## ABOUT THIS TASK
Rewrite only the lines from the one containing "さんは他人には厳しく自分には甘い態度を取ると思われ" through the end of the records, swapping "部下" for "後輩" and leaving everything else unchanged.
>>>
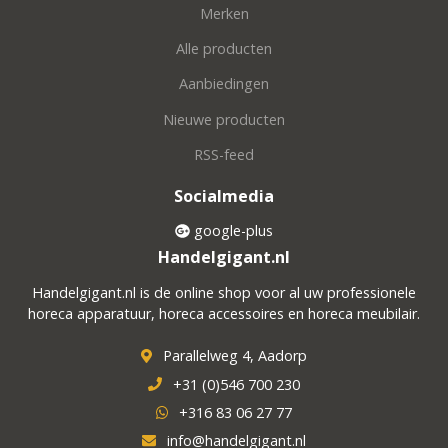
Merken
Alle producten
Aanbiedingen
Nieuwe producten
RSS-feed
Socialmedia
google-plus
Handelgigant.nl
Handelgigant.nl is de online shop voor al uw professionele
horeca apparatuur, horeca accessoires en horeca meubilair.
Parallelweg 4, Aadorp
+31 (0)546 700 230
+316 83 06 27 77
info@handelgigant.nl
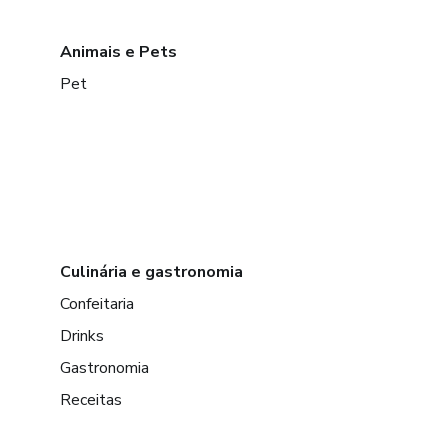
Animais e Pets
Pet
Culinária e gastronomia
Confeitaria
Drinks
Gastronomia
Receitas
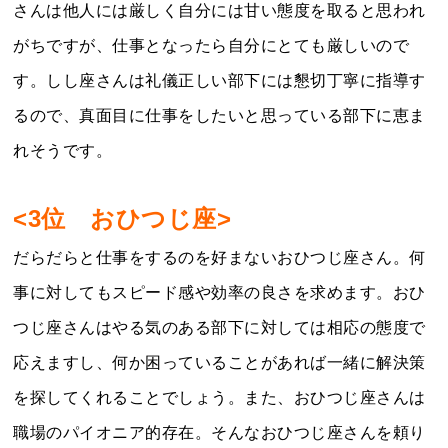
さんは他人には厳しく自分には甘い態度を取ると思われ
がちですが、仕事となったら自分にとても厳しいので
す。しし座さんは礼儀正しい部下には懇切丁寧に指導す
るので、真面目に仕事をしたいと思っている部下に恵ま
れそうです。
<3位 おひつじ座>
だらだらと仕事をするのを好まないおひつじ座さん。何
事に対してもスピード感や効率の良さを求めます。おひ
つじ座さんはやる気のある部下に対しては相応の態度で
応えますし、何か困っていることがあれば一緒に解決策
を探してくれることでしょう。また、おひつじ座さんは
職場のパイオニア的存在。そんなおひつじ座さんを頼り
<<<
## ANSWER FOR THIS EXERCISE
さんは他人には厳しく自分には甘い態度を取ると思われ
がちですが、仕事となったら自分にとても厳しいので
す。しし座さんは礼儀正しい後輩には懇切丁寧に指導す
るので、真面目に仕事をしたいと思っている後輩に恵ま
れそうです。
<3位 おひつじ座>
だらだらと仕事をするのを好まないおひつじ座さん。何
事に対してもスピード感や効率の良さを求めます。おひ
つじ座さんはやる気のある後輩に対しては相応の態度で
応えますし、何か困っていることがあれば一緒に解決策
を探してくれることでしょう。また、おひつじ座さんは
職場のパイオニア的存在。そんなおひつじ座さんを頼り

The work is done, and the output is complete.